| Passage to read |

* * *

Fitch Affirms Colombia's FC IDR at 'BBB'; Outlook Stable

Fitch Ratings has affirmed Colombia's long-term foreign and local currency Issuer Default Ratings (IDRs) at 'BBB' and 'BBB+', respectively, with a Stable Outlook. The issue ratings on Colombia's senior unsecured foreign and local currency bonds are also affirmed at 'BBB' and 'BBB+', respectively. The country ceiling is affirmed at 'BBB+' and the short-term foreign currency IDR at 'F2'.

KEY RATING DRIVERS

Colombia's IDRs reflect the following key factors:

Colombia's flexible and credible policy framework, improved external buffers and stronger macroeconomic performance in relation to 'BBB' peers balance high commodity dependence, increased external vulnerability, limited fiscal flexibility and structural constraints in terms of low GDP per capita and weak governance indicators.

A record of policy continuity and consistency has entrenched macroeconomic and financial stability through political and economic shocks such as the present decline in international oil prices. The flexibility of the Colombian peso to absorb the external shock has been significant reflecting Colombia's favourable starting position in terms of financial system robustness, limited FX mismatches in the economy and low inflation.

International reserves stood at USD47.2 billion at the end of April 2015 (six months of CXP) and the central bank has not sold USD in the FX market to stem the peso depreciation. Fitch expects Colombia to renew access to the International Monetary Fund's Flexible Credit Line (FCL) to further buttress Colombia's shock absorption capacity and policy credibility.

Fitch expects the Colombian economy to expand by 3% in 2015 and 3.5% in 2016, as the challenging external environment will likely lead to a more moderate growth trajectory, albeit stronger than regional and rating peers. Still resilient domestic demand, a weaker COP and the beginning of the 4G infrastructure program could partly balance weaker terms of trade and rising external borrowing costs.

* * *

| Exercise instructions |
According to the Fitch rating report on Colombia, how large were the country's international reserves at the end of April 2015?

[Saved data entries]
* * *

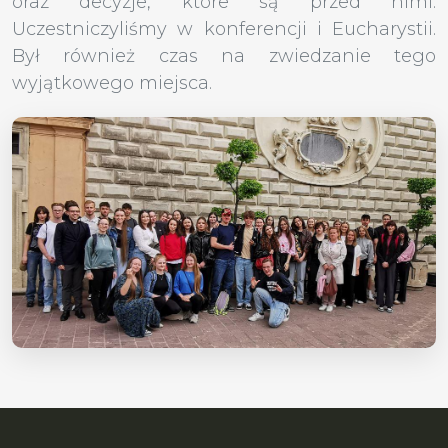
oraz decyzje, które są przed nimi.
Uczestniczyliśmy w konferencji i Eucharystii.
Był również czas na zwiedzanie tego
wyjątkowego miejsca.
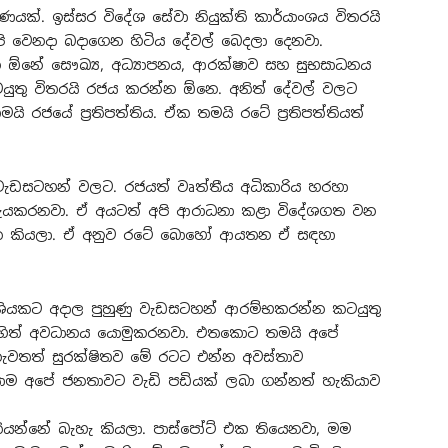
රණයක්. ඉස්සර විදේශ සේවා නියුක්ති කාර්යාංශය විතරයි
අපි වෙනදා බදාගෙන හිටිය දේවල් බෙදලා දෙනවා.
ඕනේ සෞඛ්‍ය, අධ්‍යාපනය, ආරක්ෂාව සහ සුභසාධනය
ුතු විතරයි රජය කරන්න ඕනෙ. අනිත් දේවල් වලට
ි රජයේ ප්‍රතිපත්තිය. ඒක තමයි රටේ ප්‍රතිපත්තියත්
 වැඩසටහන් වලට. රජයත් වෘත්තීය අධිකාරිය හරහා
ැයකරනවා. ඒ අයටත් අපි ආරාධනා කළා විදේශගත වන
රන්න කියලා. ඒ අනුව රටේ බොහෝ ආයතන ඒ සඳහා
ාශියකට අදාල පුහුණු වැඩසටහන් ආරම්භකරන්න කටයුතු
රෙහිත් අවධානය යොමුකරනවා. එතකොට තමයි අපේ
 නැවතත් සුරක්ෂිතව මේ රටට එන්න අවස්තාව
යාම අපේ ජනතාවට වැඩි පඩියක් ලබා ගන්නත් හැකියාව
ියන්නේ බැහැ කියලා. පාස්පෝට් එක තියෙනවා, මම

* * *

| Response for this exercise |
USD47.2 billion, equal to six months of CXP.